Ein gewisser Nostalgiefaktor schwingt schon mit, wenn das Bayerische Staatsorchester anlässlich seines 500. Geburtstags noch einmal alle noch aktiven Ex-Generalmusikdirektoren ans Pult holt. So nun auch bei der Rückkehr von Kent Nagano. An seine Ära erinnerte beim Akademiekonzert unter anderem Komponistin Unsuk Chin, deren „Alice in Wonderland“ der Dirigent 2007 am Nationaltheater aus der Taufe gehoben hatte.

Hierauf folgte als Auftragswerk des Staatsorchesters nun ihr Werk „Operascope“, in dem Chin erneut den Blick über die jüngere Musiktheatergeschichte schweifen lässt. Ohne direkte Zitate, aber doch mit zahlreichen stilistischen Anleihen. Ein zehnminütiger Klangrausch mit nervös aufgekratztem Beginn, der vor allem die Herren am Schlagwerk in Bewegung hielt, ehe die Komposition leise, quasi mit einer offenen Frage verebbte.
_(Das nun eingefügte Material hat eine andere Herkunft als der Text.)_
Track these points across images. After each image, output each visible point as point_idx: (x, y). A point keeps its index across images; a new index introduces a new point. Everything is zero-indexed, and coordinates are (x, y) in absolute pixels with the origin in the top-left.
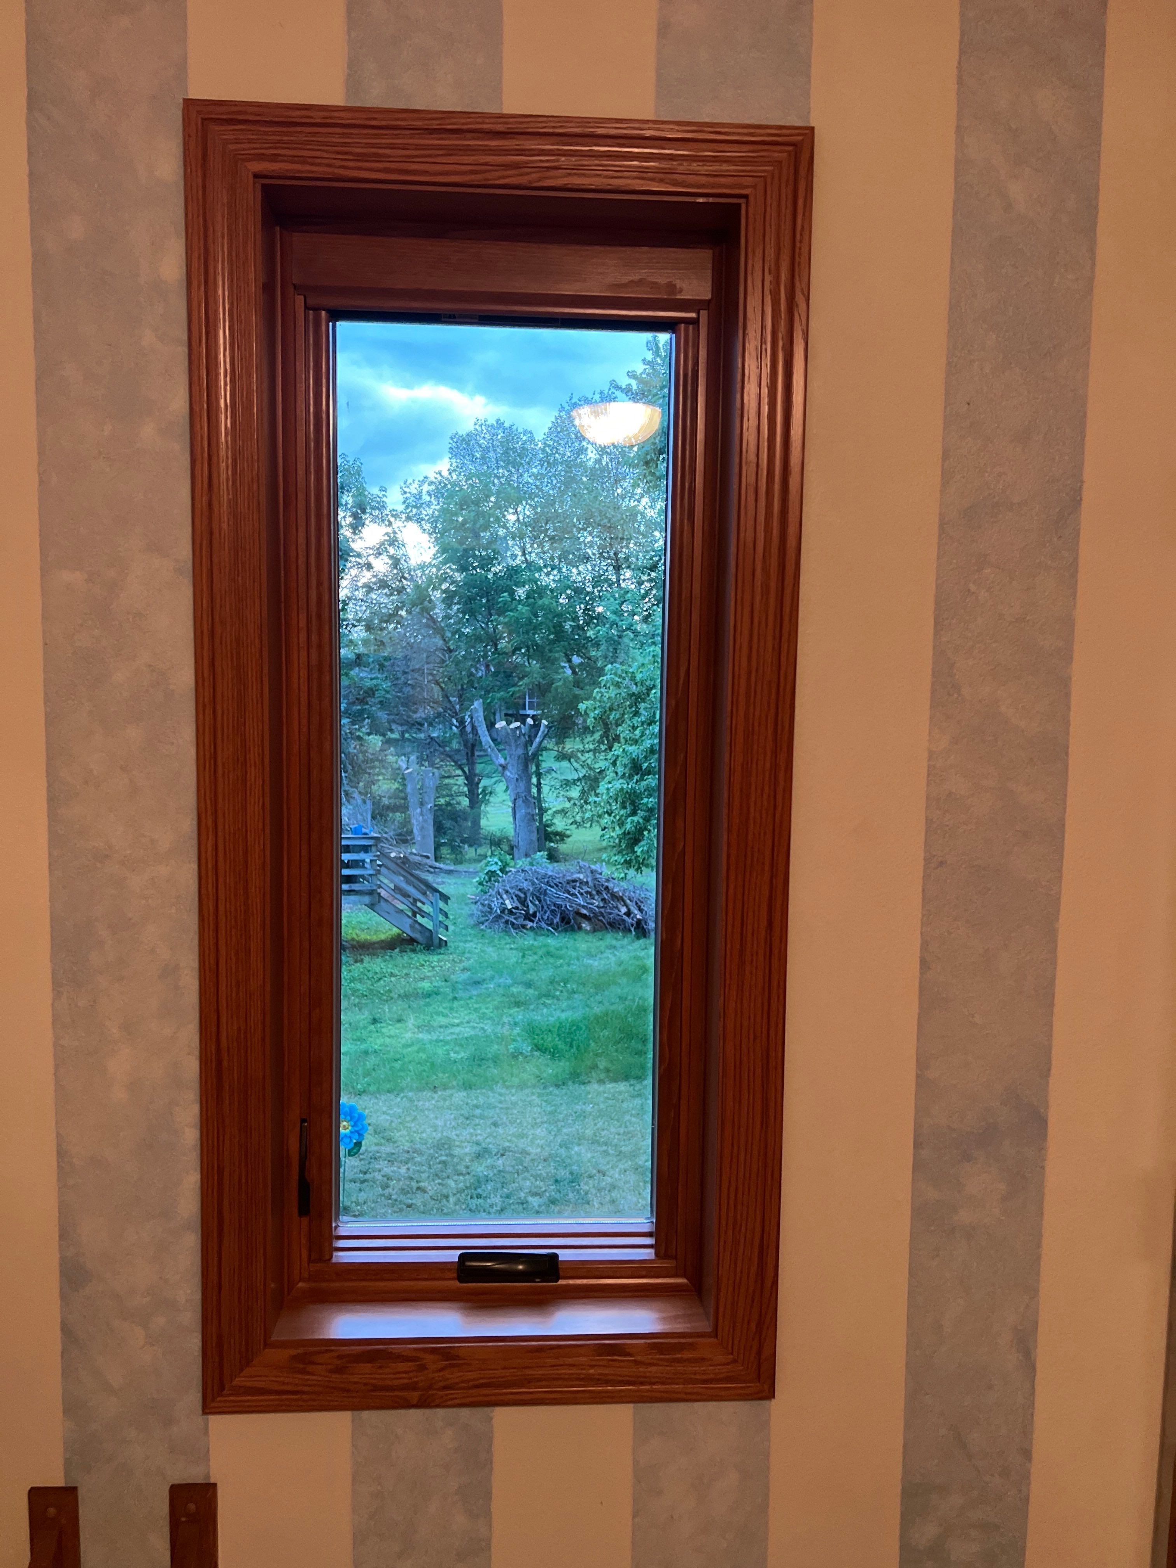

Vorausgegangen war dem – dramaturgisch durchaus passend – Anton Weberns spätromantisches Idyll „Im Sommerwind“, das einen zunächst mit zart flirrenden Streichern in Sicherheit wiegte, ehe Nagano die volle Kraft des groß besetzten Orchesters entfesselte. Was ihn nicht davon abhielt, auch im weiteren Verlauf immer wieder kleine kammermusikalische Momente transparent aufzufächern und vor allem die filigranen Soli von Konzertmeister David Schultheiß effektvoll in Szene zu setzen.

Während Nagano beim Repertoire des 20. und 21. Jahrhunderts erwartungsgemäß in seinem Element war, musste man sich in seinen Beethoven erst einhören. In der „Pastorale“ wurden selbst die großen emotionalen Gipfelpunkte eher analytisch angegangen – was im sanft ausgebreiteten zweiten Satz, sowie in der Sturmepisode sehr wohl seine Wirkung entfaltete. Beim „Lustigen Zusammensein der Landleute“ oder im „Hirtengesang“ erschien der Dirigent allerdings oft weniger im Geschehen involviert, sondern eher außenstehender Beobachter. Auch dies jedoch mit der ihm eigenen Konsequenz und inneren Logik in der Annäherung an diese Symphonie.